First on my list is Palit's Radeon HD 4870 Sonic Dual. With its long heatsink and large fans, not to mention namesake, the thing promises quiet, and at the flick of a switch, overclocking. Not everything stood up to scrutiny. At least it's still inexpensive.
 
The Card & Bundle
The board layout, under the heatsink, is appropriately rearranged. The two six-pin power connections are rotated 90 degrees, pointing up from the top of the card, not away, for better airflow around the power regulation hardware, which has a small dedicated heatsink through the main heatsink. The fins of the GPU heatsink are spread widely enough that it doesn't obstruct the MOSFET heatsink's air flow.
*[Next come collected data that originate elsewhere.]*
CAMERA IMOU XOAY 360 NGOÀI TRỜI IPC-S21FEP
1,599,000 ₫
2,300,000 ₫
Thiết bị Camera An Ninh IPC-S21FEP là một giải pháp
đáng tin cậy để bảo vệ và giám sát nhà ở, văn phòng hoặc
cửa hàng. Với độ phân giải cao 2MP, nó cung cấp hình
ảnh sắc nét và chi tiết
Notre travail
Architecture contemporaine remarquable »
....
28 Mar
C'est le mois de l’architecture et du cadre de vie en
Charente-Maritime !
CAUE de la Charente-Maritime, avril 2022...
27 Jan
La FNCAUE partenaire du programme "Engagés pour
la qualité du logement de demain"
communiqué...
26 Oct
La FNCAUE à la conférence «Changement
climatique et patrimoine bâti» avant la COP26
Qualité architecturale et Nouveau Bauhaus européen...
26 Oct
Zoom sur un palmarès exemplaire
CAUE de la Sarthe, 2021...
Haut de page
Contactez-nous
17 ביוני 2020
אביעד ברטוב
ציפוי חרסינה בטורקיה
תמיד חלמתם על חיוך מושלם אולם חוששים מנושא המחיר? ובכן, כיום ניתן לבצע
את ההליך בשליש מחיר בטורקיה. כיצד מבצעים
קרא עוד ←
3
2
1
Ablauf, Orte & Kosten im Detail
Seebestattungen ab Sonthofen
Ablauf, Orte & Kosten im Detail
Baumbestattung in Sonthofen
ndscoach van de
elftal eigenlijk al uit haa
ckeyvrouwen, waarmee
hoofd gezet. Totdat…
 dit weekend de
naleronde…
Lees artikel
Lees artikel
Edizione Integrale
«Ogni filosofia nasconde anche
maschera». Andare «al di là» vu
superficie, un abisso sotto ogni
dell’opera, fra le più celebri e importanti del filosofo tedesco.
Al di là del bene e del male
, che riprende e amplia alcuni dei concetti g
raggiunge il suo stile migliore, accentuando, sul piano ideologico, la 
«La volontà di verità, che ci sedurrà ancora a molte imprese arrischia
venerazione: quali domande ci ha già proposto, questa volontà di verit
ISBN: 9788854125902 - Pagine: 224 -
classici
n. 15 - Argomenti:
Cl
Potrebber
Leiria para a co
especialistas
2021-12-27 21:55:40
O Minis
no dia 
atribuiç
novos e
The fans aren't identical. The Tetris-block heatsink is lifted up over the MOSFET heatsink and leaves less room for cooling; this section is cooled by a 70x10mm fan, where the GPU heatsink is cooled by an 80x20mm fan. This is an issue. Also, the card doesn't exhaust out the back of the case; the trade-off is connectivity. In addition to the twin DVI connectors, which are HDMI-ready via adapter, there's a DisplayPort connector and an innocuous overclocking switch. It's not a cool knife-switch, which would have instantly propelled this card to Must Have status.
      
The rest of the card is boilerplate. Of course, the card is CrossFireX-ready, with the standard two CF tabs at the top. The back of the card is naked, sans heatspreader like other 4870s. It's also the same, not-quite-full-length 9.5" as other 4870s.
The bundle is dry. VGA, HDMI, and power adapters, a quick-start guide, and a driver disk. For the bulk of the testing, I set the BIOS to Fast, because what's the fun in benchmarking it at stock clocks?